Ainsi, le bloc historique dominant, par le contrôle qu’il exerce sur l’État et la sphère économique, produit de nombreux intellectuels spécialisés, jouant des rôles de propagateurs à tous les niveaux de la société. On dit qu’il diffuse sa doxa. Avoir conscience de cette dichotomie, c’est déjà pouvoir la modifier et transformer les structures sociales qui exigent la conscience, mais aussi la volonté de résoudre les conflits.

Sans intellectuel, il n’y a pas de transformation. En premier lieu, l’intellectuel suscite une prise de conscience des communautés dont les intérêts peuvent diverger, en portant une conception du monde homogène et autonome. L’intellectuel n’est donc pas le reflet d’une strate sociale : il joue un rôle de médiateur pour rendre plus homogène une conception naturellement hétéroclite. L’effort intellectuel est plus demandé dans une plus grande mesure au bloc historique, candidat au pouvoir et porteur du changement. Il doit choisir entre deux options seulement : guerre de mouvement ou guerre de positions.

La première renvoie à une prise de pouvoir par la violence, la seconde par la construction d’un consensus, dit consensus historique. Dans un intervalle de 30 ans, l’Algérie a manqué deux consensus historiques. En 1962, le bloc historique émergent prit le pouvoir par la violence. En 1992, le bloc historique dirigeant conserva le pouvoir par la même violence.
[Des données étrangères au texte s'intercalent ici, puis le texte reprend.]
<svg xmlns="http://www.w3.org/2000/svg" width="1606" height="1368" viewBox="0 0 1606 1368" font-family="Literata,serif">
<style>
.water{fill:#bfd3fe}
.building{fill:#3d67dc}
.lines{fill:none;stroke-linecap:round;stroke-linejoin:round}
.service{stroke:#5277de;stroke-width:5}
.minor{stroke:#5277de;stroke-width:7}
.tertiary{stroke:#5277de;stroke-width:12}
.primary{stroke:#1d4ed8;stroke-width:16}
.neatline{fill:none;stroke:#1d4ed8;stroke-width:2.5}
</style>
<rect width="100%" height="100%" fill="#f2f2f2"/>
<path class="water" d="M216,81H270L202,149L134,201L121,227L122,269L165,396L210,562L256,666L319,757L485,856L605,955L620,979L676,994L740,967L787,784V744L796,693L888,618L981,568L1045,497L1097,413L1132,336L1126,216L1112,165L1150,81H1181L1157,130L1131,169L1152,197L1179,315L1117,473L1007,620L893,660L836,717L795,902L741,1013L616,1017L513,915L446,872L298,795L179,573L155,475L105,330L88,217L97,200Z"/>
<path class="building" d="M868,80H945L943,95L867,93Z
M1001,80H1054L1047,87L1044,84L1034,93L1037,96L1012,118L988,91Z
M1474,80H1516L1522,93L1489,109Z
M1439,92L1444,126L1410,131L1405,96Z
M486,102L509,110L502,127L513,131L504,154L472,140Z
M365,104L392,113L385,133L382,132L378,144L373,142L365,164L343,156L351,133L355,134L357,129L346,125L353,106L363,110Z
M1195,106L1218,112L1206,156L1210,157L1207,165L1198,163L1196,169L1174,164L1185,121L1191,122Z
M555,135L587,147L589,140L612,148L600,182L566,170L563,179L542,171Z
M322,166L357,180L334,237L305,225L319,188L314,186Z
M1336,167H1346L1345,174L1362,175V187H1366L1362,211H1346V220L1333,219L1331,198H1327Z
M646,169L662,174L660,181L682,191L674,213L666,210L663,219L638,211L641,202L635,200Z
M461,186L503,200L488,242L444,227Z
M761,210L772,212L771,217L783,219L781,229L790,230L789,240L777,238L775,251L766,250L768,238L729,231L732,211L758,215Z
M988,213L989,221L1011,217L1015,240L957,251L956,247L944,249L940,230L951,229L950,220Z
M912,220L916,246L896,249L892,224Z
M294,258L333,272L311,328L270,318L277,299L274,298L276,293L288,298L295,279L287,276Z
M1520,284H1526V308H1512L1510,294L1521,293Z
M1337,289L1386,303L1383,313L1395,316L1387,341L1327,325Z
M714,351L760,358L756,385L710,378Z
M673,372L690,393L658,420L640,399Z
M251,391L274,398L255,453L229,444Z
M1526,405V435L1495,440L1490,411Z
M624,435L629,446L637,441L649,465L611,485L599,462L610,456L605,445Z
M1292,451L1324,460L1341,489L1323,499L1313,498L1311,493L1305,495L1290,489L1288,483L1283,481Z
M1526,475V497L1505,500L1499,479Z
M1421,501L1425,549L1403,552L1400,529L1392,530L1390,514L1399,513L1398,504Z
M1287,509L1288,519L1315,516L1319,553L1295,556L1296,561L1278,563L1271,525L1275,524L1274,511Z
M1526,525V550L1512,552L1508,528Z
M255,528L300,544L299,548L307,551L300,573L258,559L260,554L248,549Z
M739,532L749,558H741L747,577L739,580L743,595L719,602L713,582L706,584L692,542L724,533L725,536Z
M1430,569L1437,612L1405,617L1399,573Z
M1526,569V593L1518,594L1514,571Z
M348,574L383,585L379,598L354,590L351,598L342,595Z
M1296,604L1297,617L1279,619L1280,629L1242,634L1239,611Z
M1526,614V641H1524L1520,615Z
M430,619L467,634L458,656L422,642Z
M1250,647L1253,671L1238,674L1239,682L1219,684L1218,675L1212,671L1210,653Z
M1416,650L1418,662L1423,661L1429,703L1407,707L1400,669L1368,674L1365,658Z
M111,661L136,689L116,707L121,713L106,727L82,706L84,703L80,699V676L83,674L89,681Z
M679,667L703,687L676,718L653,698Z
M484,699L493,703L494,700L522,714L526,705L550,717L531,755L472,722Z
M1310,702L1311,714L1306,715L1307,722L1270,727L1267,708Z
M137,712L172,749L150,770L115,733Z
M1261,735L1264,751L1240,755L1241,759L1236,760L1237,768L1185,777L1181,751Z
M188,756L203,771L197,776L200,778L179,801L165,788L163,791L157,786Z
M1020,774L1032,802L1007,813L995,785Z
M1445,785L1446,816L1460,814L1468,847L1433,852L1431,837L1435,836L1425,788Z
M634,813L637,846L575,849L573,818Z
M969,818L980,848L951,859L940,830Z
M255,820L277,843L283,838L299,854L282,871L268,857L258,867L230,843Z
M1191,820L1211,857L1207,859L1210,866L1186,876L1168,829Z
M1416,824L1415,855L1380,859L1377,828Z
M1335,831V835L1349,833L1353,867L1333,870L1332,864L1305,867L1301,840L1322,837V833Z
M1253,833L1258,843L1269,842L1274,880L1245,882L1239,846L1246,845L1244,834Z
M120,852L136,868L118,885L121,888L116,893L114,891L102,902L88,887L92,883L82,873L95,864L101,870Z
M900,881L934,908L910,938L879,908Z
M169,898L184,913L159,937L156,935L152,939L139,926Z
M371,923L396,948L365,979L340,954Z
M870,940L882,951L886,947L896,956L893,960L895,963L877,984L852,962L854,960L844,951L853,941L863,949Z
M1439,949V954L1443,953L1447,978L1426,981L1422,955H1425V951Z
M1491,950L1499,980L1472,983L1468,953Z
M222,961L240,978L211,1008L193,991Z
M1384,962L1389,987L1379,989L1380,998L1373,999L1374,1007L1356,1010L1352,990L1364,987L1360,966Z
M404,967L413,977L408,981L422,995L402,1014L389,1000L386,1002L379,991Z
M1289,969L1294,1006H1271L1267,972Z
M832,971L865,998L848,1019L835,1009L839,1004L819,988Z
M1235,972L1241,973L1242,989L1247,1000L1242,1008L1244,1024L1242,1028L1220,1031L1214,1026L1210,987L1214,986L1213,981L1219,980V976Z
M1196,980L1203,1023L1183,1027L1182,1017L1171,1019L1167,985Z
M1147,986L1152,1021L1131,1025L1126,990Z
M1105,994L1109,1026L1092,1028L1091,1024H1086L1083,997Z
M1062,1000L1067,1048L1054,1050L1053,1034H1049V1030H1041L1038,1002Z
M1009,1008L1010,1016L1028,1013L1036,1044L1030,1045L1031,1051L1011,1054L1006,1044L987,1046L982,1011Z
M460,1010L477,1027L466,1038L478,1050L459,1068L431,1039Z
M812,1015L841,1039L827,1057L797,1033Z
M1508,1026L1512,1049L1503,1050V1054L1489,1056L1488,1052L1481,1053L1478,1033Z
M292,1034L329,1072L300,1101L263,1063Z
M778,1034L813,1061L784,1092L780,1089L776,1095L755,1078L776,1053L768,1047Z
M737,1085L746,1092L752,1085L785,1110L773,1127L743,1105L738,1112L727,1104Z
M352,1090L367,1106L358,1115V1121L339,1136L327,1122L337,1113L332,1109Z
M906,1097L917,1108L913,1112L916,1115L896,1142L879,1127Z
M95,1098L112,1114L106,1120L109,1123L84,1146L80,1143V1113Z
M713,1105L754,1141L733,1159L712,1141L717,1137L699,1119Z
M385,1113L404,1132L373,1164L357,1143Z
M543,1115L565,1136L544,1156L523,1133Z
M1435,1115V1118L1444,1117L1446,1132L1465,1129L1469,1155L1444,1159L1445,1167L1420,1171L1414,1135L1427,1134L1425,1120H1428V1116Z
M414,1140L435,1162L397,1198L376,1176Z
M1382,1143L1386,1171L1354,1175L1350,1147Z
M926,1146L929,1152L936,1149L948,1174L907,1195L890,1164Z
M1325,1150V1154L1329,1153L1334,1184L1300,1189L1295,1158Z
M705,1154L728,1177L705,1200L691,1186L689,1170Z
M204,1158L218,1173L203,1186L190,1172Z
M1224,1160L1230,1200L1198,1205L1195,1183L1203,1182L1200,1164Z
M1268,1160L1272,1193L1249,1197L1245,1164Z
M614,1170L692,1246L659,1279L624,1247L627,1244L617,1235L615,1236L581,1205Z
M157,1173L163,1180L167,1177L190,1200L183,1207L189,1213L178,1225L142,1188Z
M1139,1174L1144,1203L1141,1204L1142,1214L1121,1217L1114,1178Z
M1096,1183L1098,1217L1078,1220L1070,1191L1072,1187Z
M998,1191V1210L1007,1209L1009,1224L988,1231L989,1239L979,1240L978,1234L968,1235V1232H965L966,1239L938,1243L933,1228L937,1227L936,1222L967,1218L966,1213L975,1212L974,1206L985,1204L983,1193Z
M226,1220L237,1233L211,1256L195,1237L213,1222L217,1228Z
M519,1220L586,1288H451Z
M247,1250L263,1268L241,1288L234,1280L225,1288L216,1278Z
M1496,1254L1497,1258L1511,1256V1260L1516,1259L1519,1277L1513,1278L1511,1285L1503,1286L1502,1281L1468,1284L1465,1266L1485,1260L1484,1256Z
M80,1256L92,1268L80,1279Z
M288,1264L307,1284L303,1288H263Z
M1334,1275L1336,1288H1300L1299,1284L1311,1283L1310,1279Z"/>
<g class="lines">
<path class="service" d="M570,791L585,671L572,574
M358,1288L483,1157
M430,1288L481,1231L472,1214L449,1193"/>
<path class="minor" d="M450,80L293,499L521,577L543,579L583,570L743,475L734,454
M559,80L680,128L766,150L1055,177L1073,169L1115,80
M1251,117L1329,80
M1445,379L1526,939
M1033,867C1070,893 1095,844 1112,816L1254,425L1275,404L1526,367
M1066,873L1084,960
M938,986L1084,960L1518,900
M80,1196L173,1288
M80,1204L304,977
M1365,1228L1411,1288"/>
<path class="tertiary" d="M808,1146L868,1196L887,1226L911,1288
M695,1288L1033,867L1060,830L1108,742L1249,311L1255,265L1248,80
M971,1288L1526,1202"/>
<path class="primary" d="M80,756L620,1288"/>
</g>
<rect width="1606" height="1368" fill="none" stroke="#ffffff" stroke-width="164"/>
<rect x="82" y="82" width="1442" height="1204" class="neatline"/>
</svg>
Au-delà de la déroute politique, ce fut aussi la déroute de la nation, dont la plus meurtrière fut celle de 1992. Le bloc historique dominant, ayant le contrôle de la société politique, n’a jamais pensé un jour à remettre ou partager démocratiquement le pouvoir. La guerre de mouvement est de ce fait une étape conçue comme forcée, ce qui ne doit pas empêcher le bloc historique émergent d’utiliser l’action politique, notamment comme moyen de propagande auprès des autres groupes aspirant au changement, dans son rapport avec le bloc historique en place.

Pour Gramsci, l’élément décisif de la situation reste la mobilisation organisée en permanence et préparée depuis longtemps. Si le bloc historique émergent n’est pas homogène, centralisé et idéologiquement conscient, le bloc historique en place exterminera physiquement l’élite adverse et terrorisera les masses sans réserve.

Au-delà de ce récit, l’hypothèse suivante fut avancée : l’immense désarroi du mouvement politique des années 90 du siècle passé était avant tout issu d’une défaite dans le champ intellectuel.

La mouvance islamiste n’a pas réussi à se constituer en un bloc historique suffisamment fort, doté d’une hégémonie sociétaire, forgée et prêchée par une classe d’intellectuels organiques. Cet échec renvoie à la cécité historique de son premier dirigeant.

En conclusion, même si Abbassi Madani ne nous a pas gratifiés de ses Carnets de Prison, il aurait dû au moins lire ceux écrits par Antonio Gramsci afin de prévenir, sinon de restreindre, la grande débâcle annoncée de la nation, dont le peuple algérien subit les affres jusqu’à ce jour.